Up to now, PM Teresa May has skilfully avoided disclosing her plans for a crash-landing Brexit. The issue itself has lost its former interest, as Donald Trump’s daily delivery of wrong doings and abuses is grabbing all the attention. Both supporters and critics alike get their fare share of his chilling threats and lofty promises, which exceed all expectations. Having to digest such a glut of flaws, misbehaviour and blatant lies prevents people from focusing on other news. Ms May can also count on France and Germany’s heads being turned by their own upcoming elections.
But by end March, the UK will trigger the nuclear button splitting it from the European Union. A landmark decision which will determine both parties’ future, irrespective of the side of the English Channel they find themselves on. Both will bear the brunt of this civil and amicable divorce, facing a lose-lose outcome. Let no one feel any joy or have false hopes about the prospect of reaping potential benefits. We will all have to deal with the sub-optimal upshot. The UK will undoubtedly pay a high price for closing its frontiers to European migrants. But we will also foot the bill for a close trading partner getting stranded in the brave new world of building up a fresh set of economic relationships.

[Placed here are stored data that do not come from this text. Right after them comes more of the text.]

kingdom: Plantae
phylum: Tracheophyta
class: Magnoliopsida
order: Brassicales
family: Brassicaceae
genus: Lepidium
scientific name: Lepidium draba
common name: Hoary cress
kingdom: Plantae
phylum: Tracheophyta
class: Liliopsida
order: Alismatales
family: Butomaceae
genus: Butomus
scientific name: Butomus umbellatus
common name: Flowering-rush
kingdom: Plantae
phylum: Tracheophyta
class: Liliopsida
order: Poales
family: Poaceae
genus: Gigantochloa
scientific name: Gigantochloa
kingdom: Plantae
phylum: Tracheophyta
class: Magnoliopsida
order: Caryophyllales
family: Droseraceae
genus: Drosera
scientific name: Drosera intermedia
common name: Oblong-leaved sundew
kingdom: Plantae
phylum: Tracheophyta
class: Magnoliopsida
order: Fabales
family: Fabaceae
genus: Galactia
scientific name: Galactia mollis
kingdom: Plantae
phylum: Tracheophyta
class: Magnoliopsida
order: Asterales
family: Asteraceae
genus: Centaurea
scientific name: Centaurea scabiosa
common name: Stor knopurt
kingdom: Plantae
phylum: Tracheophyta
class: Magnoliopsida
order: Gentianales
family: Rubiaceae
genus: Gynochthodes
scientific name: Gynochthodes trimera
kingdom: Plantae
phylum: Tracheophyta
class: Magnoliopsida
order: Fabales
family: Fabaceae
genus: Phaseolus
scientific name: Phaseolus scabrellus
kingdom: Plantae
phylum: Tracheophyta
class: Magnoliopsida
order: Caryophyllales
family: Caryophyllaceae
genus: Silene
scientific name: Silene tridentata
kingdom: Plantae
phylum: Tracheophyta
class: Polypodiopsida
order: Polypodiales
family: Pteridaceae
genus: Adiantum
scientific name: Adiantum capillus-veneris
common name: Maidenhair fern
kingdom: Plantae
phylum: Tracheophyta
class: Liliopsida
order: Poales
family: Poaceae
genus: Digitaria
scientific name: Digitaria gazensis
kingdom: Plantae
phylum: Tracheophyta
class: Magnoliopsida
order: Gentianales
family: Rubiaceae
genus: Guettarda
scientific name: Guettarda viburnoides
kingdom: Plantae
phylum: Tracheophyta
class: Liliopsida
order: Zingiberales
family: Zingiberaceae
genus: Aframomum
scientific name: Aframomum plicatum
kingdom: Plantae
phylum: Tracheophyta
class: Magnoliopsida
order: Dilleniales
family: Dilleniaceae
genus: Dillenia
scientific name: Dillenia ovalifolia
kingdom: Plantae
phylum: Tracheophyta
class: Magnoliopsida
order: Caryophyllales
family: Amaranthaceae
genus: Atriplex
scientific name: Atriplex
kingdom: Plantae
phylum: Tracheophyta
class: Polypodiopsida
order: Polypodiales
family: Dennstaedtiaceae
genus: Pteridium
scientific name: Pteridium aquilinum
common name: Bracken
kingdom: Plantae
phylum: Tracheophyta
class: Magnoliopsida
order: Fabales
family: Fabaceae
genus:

Ms May can hardly deliver any concrete ideas by March, other than the UK’s intention to leave the club. While she will try to downplay the breaching of fundamental principles of the Treaty, such as the freedom of citizens to choose their country of residence, retaliation will inevitably ensue. As the ball bounces back into the European camp, there is little hope of her escaping the damage inflicted. For all the attempts to divide the European team, tempting individual players to engage in bilateral agreements, the unanimity rule will preclude such a piecemeal approach. By the end of the day, the UK will find out what it’s like to be completely on its own. It might salvage from the wreckage a preferential arrangement for trade in goods, with services likely to pay the consequences. Brokering a complete stand-still agreement seems out of reach. Besides, it would require Great Britain to accept Community Law on a mandatory basis, with no say in its drafting. A very heavy price to pay in exchange for raising barriers to Europeans wanting to live in the UK.
Britons chose by a narrow margin to sever links with the Continent, blaming specialised workers and professionals, which their country badly needs, for inevitable job losses. As it cannot replicate the self-sufficient Wonderland which Mr Trump aims to transform the US economy into, the UK will painfully struggle to minimise losses. Its European partners would be well advised not to inflict further damage. They have much to lose in cutting all links, just because their counterpart is ready to commit collective suicide. As usual, the solution should come from the hated Brussels bureaucracy. Only it can turn a massive disaster into a mutually acceptable conclusion. Let them do their job in the shadows, no matter how big an outrage this way of conducting the contentious issues might provoke in the Murdoch press.